Monday, November 15, 2010

S.A.D.

do you ever feel like you are in a time warp? as though time is standing still yet moving so very fast? do you ever feel as though you are hungry for knowledge about something and then question why?

why do I continue to feel as though I need to make everyone happy?...I want contentment all around me. the meshing of two different things can take time and energy.

do you ever feel like you want to shake something, someone so hard that all the bad marbles fall out? and then it is like starting over, with a fresh start? do you ever scratch your head and say to yourself, huh?

it is the beginning of the time of year that is both very happy and very difficult for me. I love the holidays. I love the way they make me feel, the way the eyes of my children light up with simple pleasures. but I also know what comes with them. for many years, I feel down this time of year. it always seems like it is a difficult time for me. I know many people suffer from an ailment common this time of year. the hours of daylight seems few and far between. for many years, I blamed it on my life..my emotional life. I was unhappy for so long. I am in a better place now. yet I still have the sad place looming in the back of my head and heart. last year, I did not put out any Halloween decorations..and for those of you that know me, this holiday is one of my favorites.
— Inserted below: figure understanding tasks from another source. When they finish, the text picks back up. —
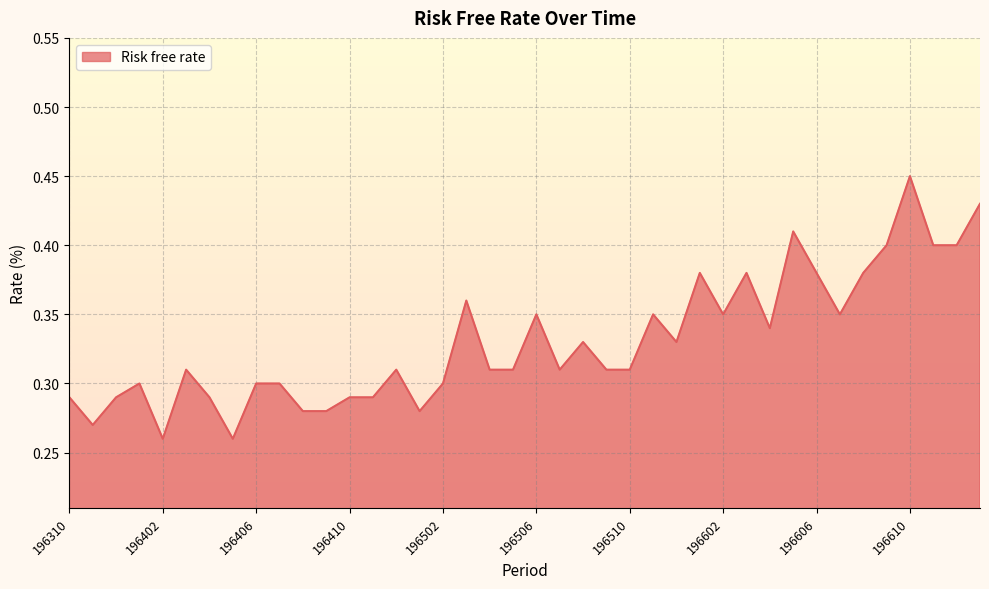

What is the value of the 35th point from the left?

0.4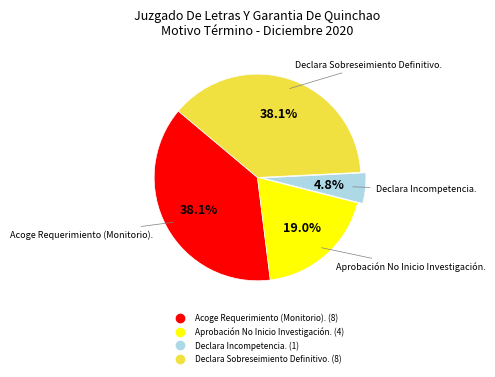

Which category has the smallest portion of the pie?

Declara Incompetencia.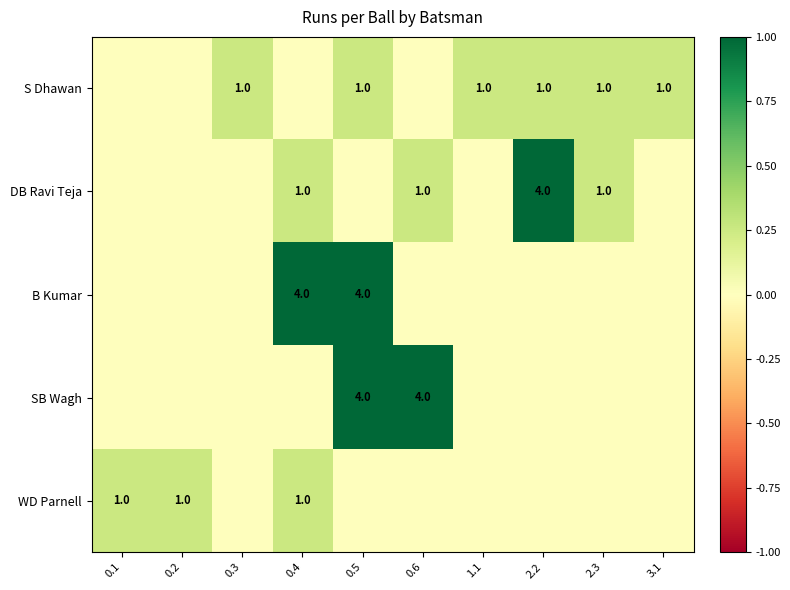

How many distinct data groups are displayed?

5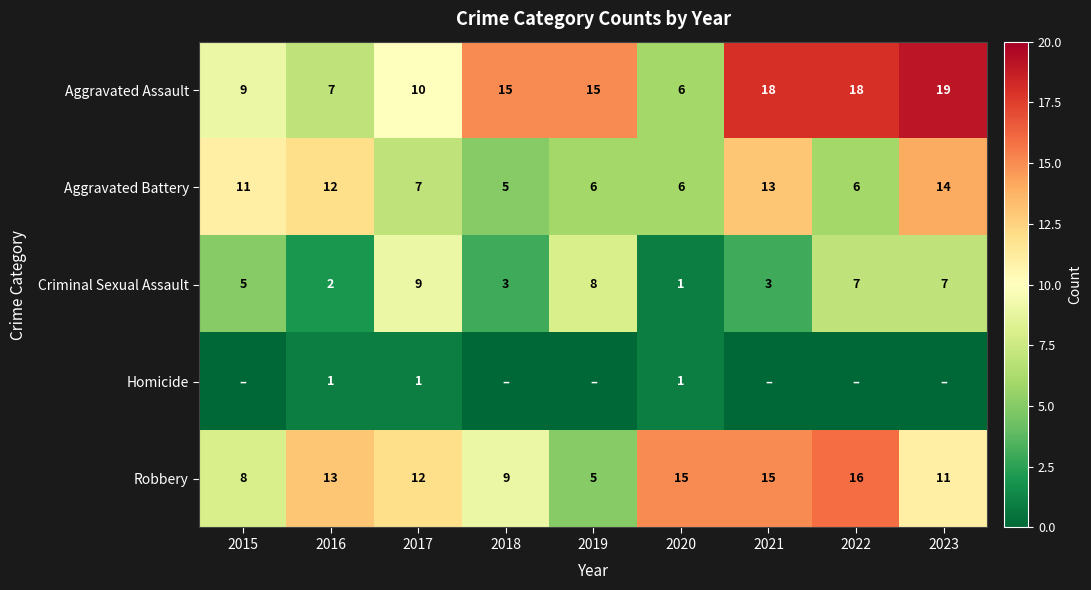

At how many categories does at least one series exceed 10?

9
Christmas was tough last year...I did not participate in any tree trimming...I put out no decorations around the house. all I wanted to do was crawl in bed.

I don't want to feel like that this year. but lately I am feeling very tired in the afternoon..all I want to do is take a nap. is this the beginning of the mild depression I feel every year at this time? if I am this aware of it, why can't I do something about it? try to go and outside every day when it is sunny?

I am conscious of it so I promise to myself to try to do something about it. and hopefully, being so aware of it will help alone.

what do others do to combat this disorder each year?